**Provided data:**
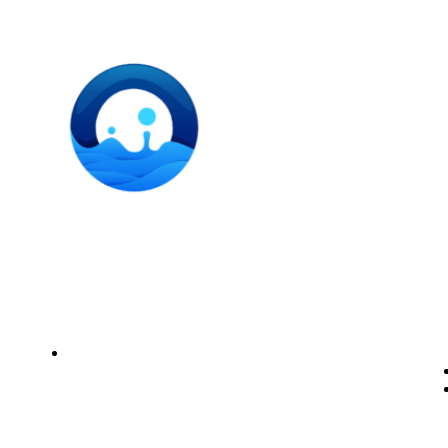
Instalación de dispensadores de agua para domicilio y
empresas. Expertos en kits Osmosis y descalcificadores de
agua
Legal
Politica de privacidad
Política de cookies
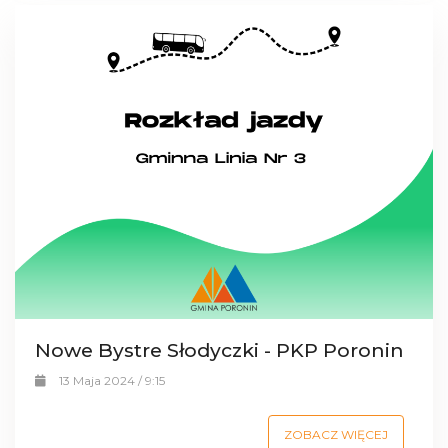
Nowe Bystre Słodyczki - PKP Poronin
13 Maja 2024 / 9:15
ZOBACZ WIĘCEJ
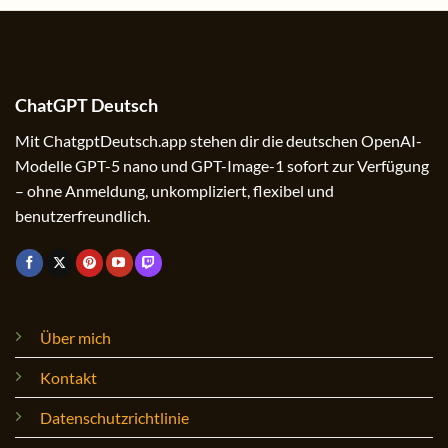
ChatGPT Deutsch
Mit ChatgptDeutsch.app stehen dir die deutschen OpenAI-
Modelle GPT-5 nano und GPT-Image-1 sofort zur Verfügung
– ohne Anmeldung, unkompliziert, flexibel und
benutzerfreundlich.
Über mich
Kontakt
Datenschutzrichtlinie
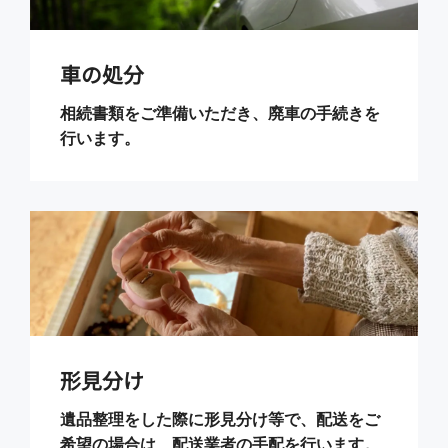
車の処分
相続書類をご準備いただき、廃車の手続きを
行います。
形見分け
遺品整理をした際に形見分け等で、配送をご
希望の場合は、配送業者の手配を行います。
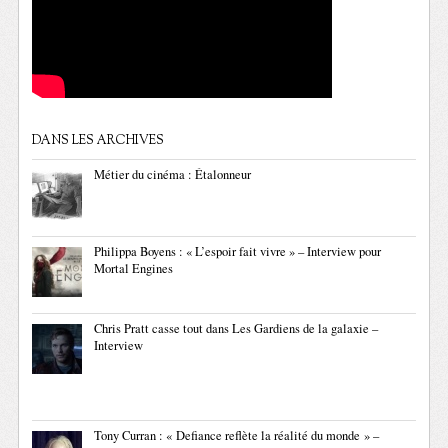
DANS LES ARCHIVES
Métier du cinéma : Étalonneur
Philippa Boyens : « L’espoir fait vivre » – Interview pour
Mortal Engines
Chris Pratt casse tout dans Les Gardiens de la galaxie –
Interview
Tony Curran : « Defiance reflète la réalité du monde » –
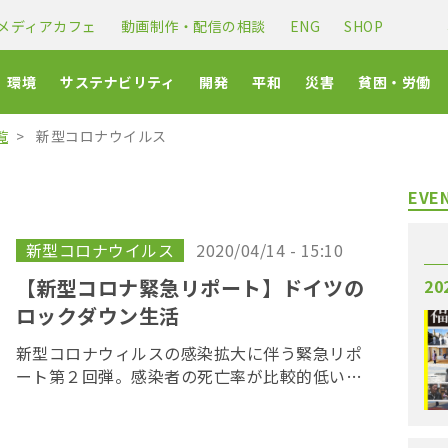
メディアカフェ
動画制作・配信の相談
ENG
SHOP
環境
サステナビリティ
開発
平和
災害
貧困・労働
覧
新型コロナウイルス
EVE
新型コロナウイルス
2020/04/14 - 15:10
【新型コロナ緊急リポート】ドイツの
20
ロックダウン生活
新型コロナウィルスの感染拡大に伴う緊急リポ
ート第２回弾。感染者の死亡率が比較的低いと
されるドイツ在住の映像作家・国本隆史さんと
つなぐ。多くの州で、3月16日からイースター休
暇終了の４月19日までの予定でロックダウン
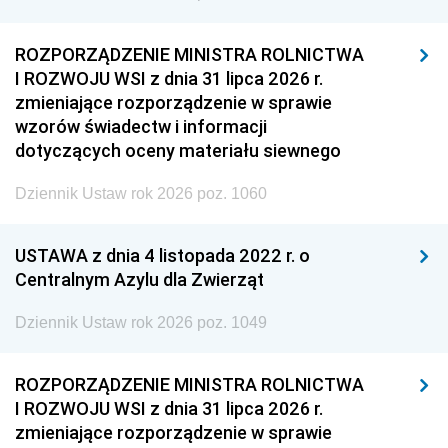
ROZPORZĄDZENIE MINISTRA ROLNICTWA
I ROZWOJU WSI z dnia 31 lipca 2026 r.
zmieniające rozporządzenie w sprawie
wzorów świadectw i informacji
dotyczących oceny materiału siewnego
Dziennik Ustaw rok 2026 poz. 1060
USTAWA z dnia 4 listopada 2022 r. o
Centralnym Azylu dla Zwierząt
Dziennik Ustaw rok 2026 poz. 1049
ROZPORZĄDZENIE MINISTRA ROLNICTWA
I ROZWOJU WSI z dnia 31 lipca 2026 r.
zmieniające rozporządzenie w sprawie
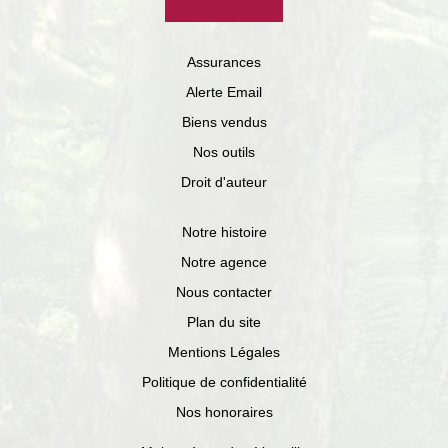
Assurances
Alerte Email
Biens vendus
Nos outils
Droit d'auteur
Notre histoire
Notre agence
Nous contacter
Plan du site
Mentions Légales
Politique de confidentialité
Nos honoraires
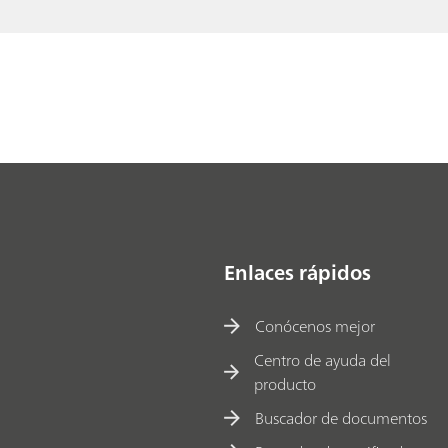
Enlaces rápidos
Conócenos mejor
Centro de ayuda del
producto
Buscador de documentos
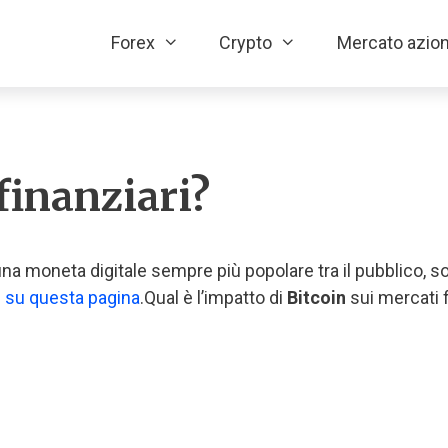
Forex
Crypto
Mercato azion
finanziari?
 una moneta digitale sempre più popolare tra il pubblico, 
 su questa pagina
.
Qual è l’impatto di
Bitcoin
sui mercati f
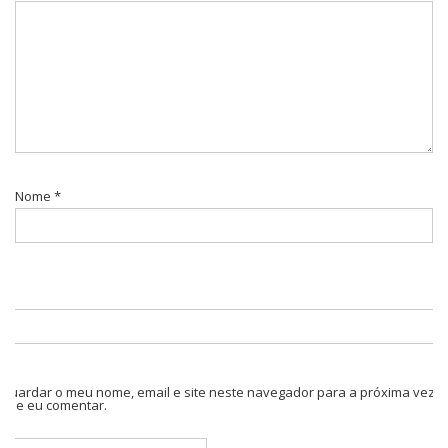
Nome
*
Guardar o meu nome, email e site neste navegador para a próxima vez
que eu comentar.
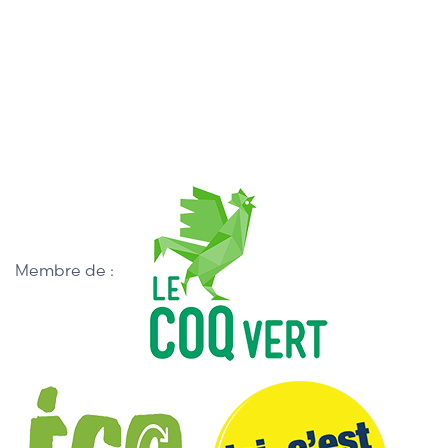
Membre de :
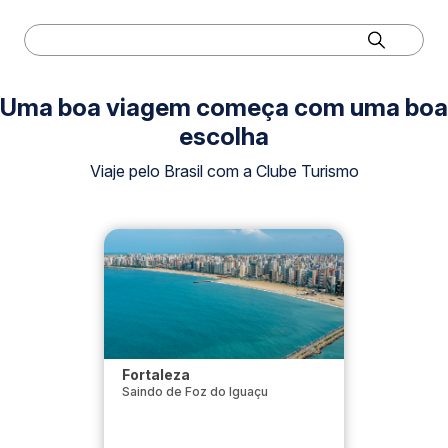
Uma boa viagem começa com uma boa
escolha
Viaje pelo Brasil com a Clube Turismo
Fortaleza
Saindo de Foz do Iguaçu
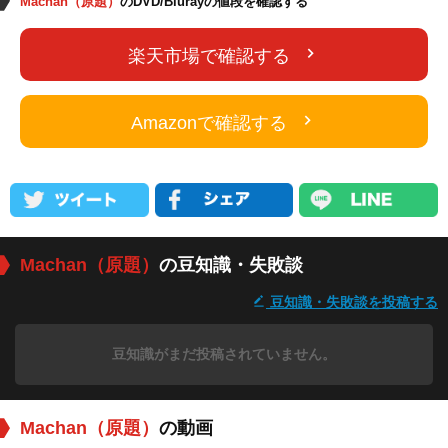
Machan（原題）
のDVD/Blurayの値段を確認する
楽天市場で確認する
Amazonで確認する
Machan（原題）
の豆知識・失敗談
豆知識・失敗談を投稿する
豆知識がまだ投稿されていません。
Machan（原題）
の動画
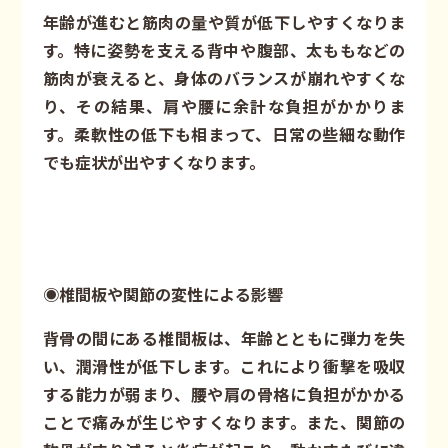
年齢が進むと筋肉の量や質が低下しやすくなりま
す。特に姿勢を支える背中や腹部、太ももなどの
筋肉が衰えると、身体のバランスが崩れやすくな
り、その結果、肩や腰に余計な負担がかかりま
す。柔軟性の低下も相まって、日常の些細な動作
でも症状が出やすくなります。
◉椎間板や関節の変性による影響
背骨の間にある椎間板は、年齢とともに弾力を失
い、潤滑性が低下します。これにより衝撃を吸収
する能力が弱まり、腰や肩の骨格に負担がかかる
ことで痛みが生じやすくなります。また、関節の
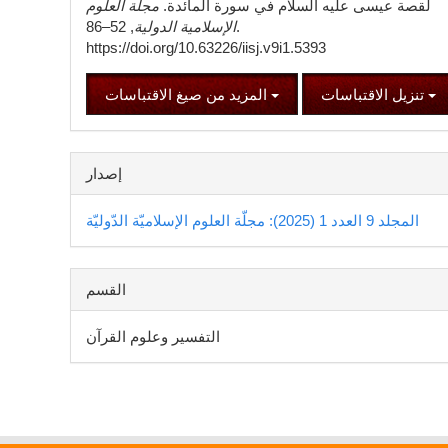
لقصة عيسى عليه السلام في سورة المائدة.
مجلة العلوم
الإسلامية الدولية
, 52–86.
https://doi.org/10.63226/iisj.v9i1.5393
تنزيل الاقتباسات
المزيد من صيغ الاقتباسات
إصدار
المجلد 9 العدد 1 (2025): مجلّة العلوم الإسلاميّة الدّوليّة
القسم
التفسير وعلوم القرآن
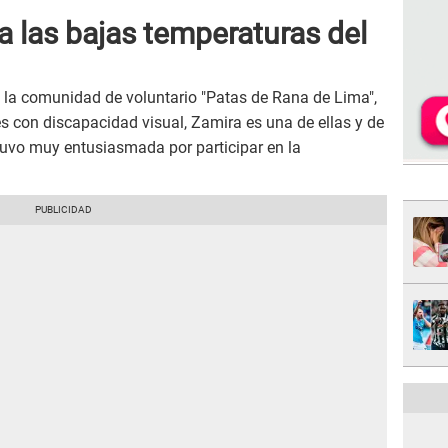
a las bajas temperaturas del
la comunidad de voluntario "Patas de Rana de Lima",
 con discapacidad visual, Zamira es una de ellas y de
tuvo muy entusiasmada por participar en la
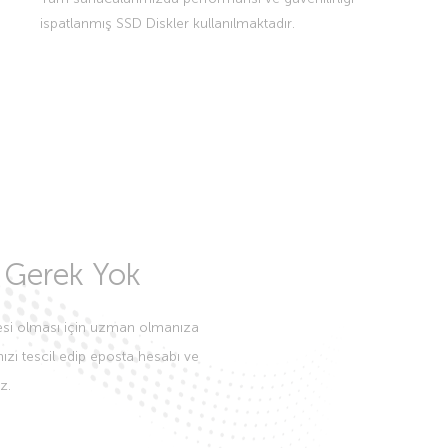
ispatlanmış SSD Diskler kullanılmaktadır.
Gerek Yok
tesi olması için uzman olmanıza
zı tescil edip eposta hesabı ve
z.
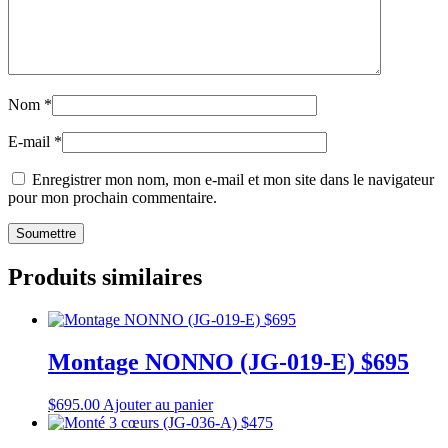
Nom
*
E-mail
*
Enregistrer mon nom, mon e-mail et mon site dans le navigateur
pour mon prochain commentaire.
Produits similaires
Montage NONNO (JG-019-E) $695
$
695.00
Ajouter au panier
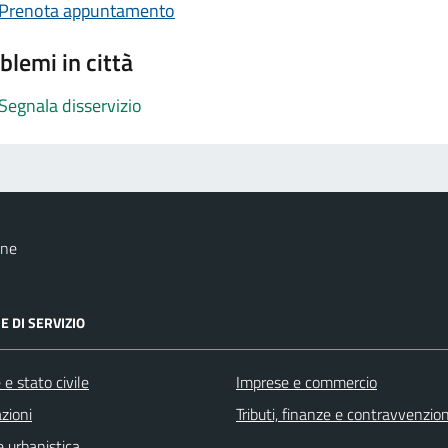
Prenota appuntamento
blemi in città
Segnala disservizio
one
E DI SERVIZIO
e stato civile
Imprese e commercio
zioni
Tributi, finanze e contravvenzion
 urbanistica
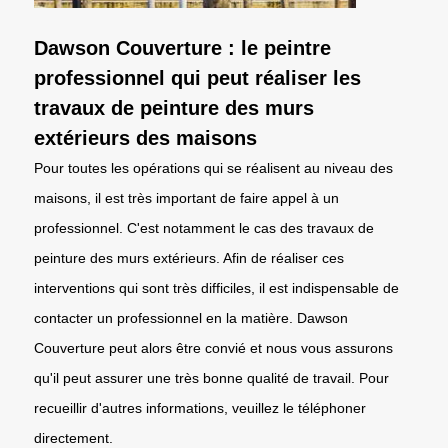
Dawson Couverture : le peintre
professionnel qui peut réaliser les
travaux de peinture des murs
extérieurs des maisons
Pour toutes les opérations qui se réalisent au niveau des
maisons, il est très important de faire appel à un
professionnel. C'est notamment le cas des travaux de
peinture des murs extérieurs. Afin de réaliser ces
interventions qui sont très difficiles, il est indispensable de
contacter un professionnel en la matière. Dawson
Couverture peut alors être convié et nous vous assurons
qu'il peut assurer une très bonne qualité de travail. Pour
recueillir d'autres informations, veuillez le téléphoner
directement.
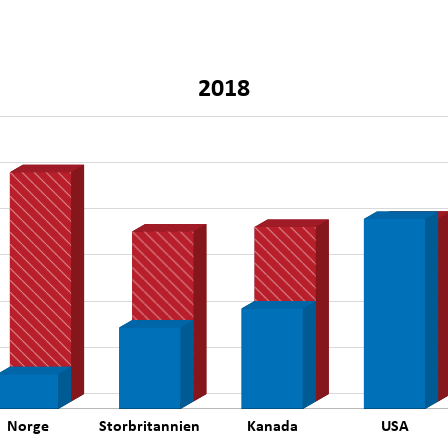
2018
Norge
Storbritannien
Kanada
USA
L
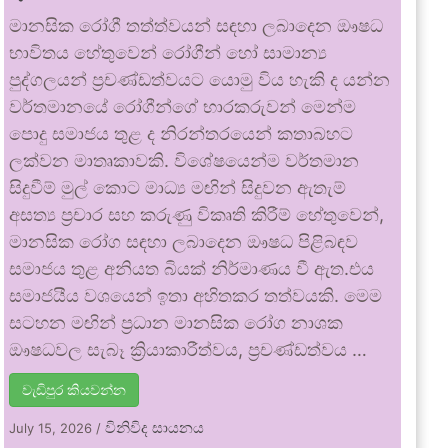
මානසික රෝගී තත්ත්වයන් සඳහා ලබාදෙන ඖෂධ
භාවිතය හේතුවෙන් රෝගීන් හෝ සාමාන්‍ය
පුද්ගලයන් ප්‍රචණ්ඩත්වයට යොමු විය හැකි ද යන්න
වර්තමානයේ රෝගීන්ගේ භාරකරුවන් මෙන්ම
පොදු සමාජය තුළ ද නිරන්තරයෙන් කතාබහට
ලක්වන මාතෘකාවකි. විශේෂයෙන්ම වර්තමාන
සිදුවීම් මුල් කොට මාධ්‍ය මඟින් සිදුවන ඇතැම්
අසත්‍ය ප්‍රචාර සහ කරුණු විකෘති කිරීම් හේතුවෙන්,
මානසික රෝග සඳහා ලබාදෙන ඖෂධ පිළිබඳව
සමාජය තුළ අනියත බියක් නිර්මාණය වී ඇත.එය
සමාජයීය වශයෙන් ඉතා අහිතකර තත්වයකි. මෙම
සටහන මඟින් ප්‍රධාන මානසික රෝග නාශක
ඖෂධවල සැබෑ ක්‍රියාකාරීත්වය, ප්‍රචණ්ඩත්වය …
වැඩිපුර කියවන්න
විනිවිද සායනය
July 15, 2026
/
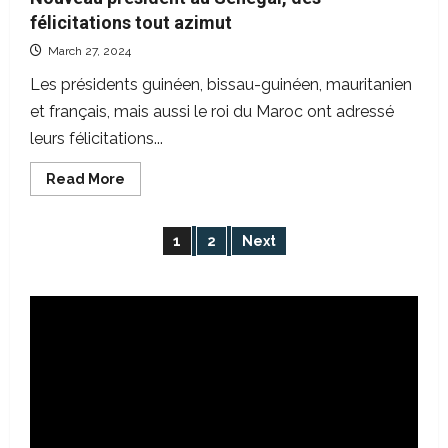
félicitations tout azimut
March 27, 2024
Les présidents guinéen, bissau-guinéen, mauritanien
et français, mais aussi le roi du Maroc ont adressé
leurs félicitations...
Read
Read More
more
about
Nouveau
président
Posts
1
2
Next
au
Sénégal,
des
pagination
félicitations
tout
azimut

**Task prompt:** Give the records above, from their start through the line that contains "希望の場合は、配送業者の手配を行います。", as a JSON list of strings with one string per line. Leave out blank lines and the pictures.

**Solution to this exercise:**
[
  "Instalación de dispensadores de agua para domicilio y",
  "empresas. Expertos en kits Osmosis y descalcificadores de",
  "agua",
  "Legal",
  "Politica de privacidad",
  "Política de cookies",
  "Nowe Bystre Słodyczki - PKP Poronin",
  "13 Maja 2024 / 9:15",
  "ZOBACZ WIĘCEJ",
  "ChatGPT Deutsch",
  "Mit ChatgptDeutsch.app stehen dir die deutschen OpenAI-",
  "Modelle GPT-5 nano und GPT-Image-1 sofort zur Verfügung",
  "– ohne Anmeldung, unkompliziert, flexibel und",
  "benutzerfreundlich.",
  "Über mich",
  "Kontakt",
  "Datenschutzrichtlinie",
  "車の処分",
  "相続書類をご準備いただき、廃車の手続きを",
  "行います。",
  "形見分け",
  "遺品整理をした際に形見分け等で、配送をご",
  "希望の場合は、配送業者の手配を行います。"
]